* Problem A: In the EPA transcript, what does Marie Owens Powell do as an EPA enforcement officer?

+---+

SUSAN PHILLIPS, BYLINE: It's lunch hour in downtown Philadelphia, and dozens of EPA workers are filing into a union hall.
UNIDENTIFIED WOMAN: You know who your rep is? MacArthur.
UNIDENTIFIED MAN: MacArthur.
UNIDENTIFIED WOMAN: Got you.
PHILLIPS: Organizer Phil Glover addresses the group from the front of the room. He's come up from the D.C. office of the American Federation of Government Employees.
PHIL GLOVER: If you're in an area that has a Republican congressman, you have got to go meet with that Republican Congressman and explain what you do.
PHILLIPS: Marie Owens Powell works as an EPA enforcement officer making sure underground storage tanks don't leak petroleum. She's also a local union leader.
MARIE OWENS POWELL: The mood in the office is fear, dread. At least twice a week I have people coming to the union office in tears.
PHILLIPS: A low point for Owens Powell came when President Trump chose EPA headquarters in Washington, D.C., to announce rollbacks on air pollution protections and climate action, something these employees have worked on for years.
POWELL: It's not even the fact that the order was signed. It's almost that it was signed in EPA's offices. It's just insult upon insult to the work that we do and to our core mission.

+---+

* Problem B: Please reproduce the stretch of the records from the line containing "### Functional QA" through the line containing "- [ ] Mobile Chrome (Android)", keeping every line intact.

+---+

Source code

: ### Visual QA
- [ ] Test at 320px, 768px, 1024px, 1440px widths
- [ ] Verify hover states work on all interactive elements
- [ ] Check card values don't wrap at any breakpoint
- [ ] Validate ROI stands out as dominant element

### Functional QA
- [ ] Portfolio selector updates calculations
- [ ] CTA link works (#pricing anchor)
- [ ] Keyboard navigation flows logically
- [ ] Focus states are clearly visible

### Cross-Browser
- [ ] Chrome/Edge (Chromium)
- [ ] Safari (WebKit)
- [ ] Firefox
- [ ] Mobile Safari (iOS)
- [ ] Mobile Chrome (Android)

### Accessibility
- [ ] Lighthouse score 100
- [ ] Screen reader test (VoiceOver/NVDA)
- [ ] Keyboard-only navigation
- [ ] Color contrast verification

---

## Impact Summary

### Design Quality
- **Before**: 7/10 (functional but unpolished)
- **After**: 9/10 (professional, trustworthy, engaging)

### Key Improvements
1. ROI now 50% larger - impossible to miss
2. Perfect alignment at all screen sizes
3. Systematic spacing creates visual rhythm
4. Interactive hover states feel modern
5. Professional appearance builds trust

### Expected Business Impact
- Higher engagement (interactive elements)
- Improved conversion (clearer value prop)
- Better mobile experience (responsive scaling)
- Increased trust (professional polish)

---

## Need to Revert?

+---+

* Your response A: She makes sure underground storage tanks don't leak petroleum.

* Your response B:
### Functional QA
- [ ] Portfolio selector updates calculations
- [ ] CTA link works (#pricing anchor)
- [ ] Keyboard navigation flows logically
- [ ] Focus states are clearly visible

### Cross-Browser
- [ ] Chrome/Edge (Chromium)
- [ ] Safari (WebKit)
- [ ] Firefox
- [ ] Mobile Safari (iOS)
- [ ] Mobile Chrome (Android)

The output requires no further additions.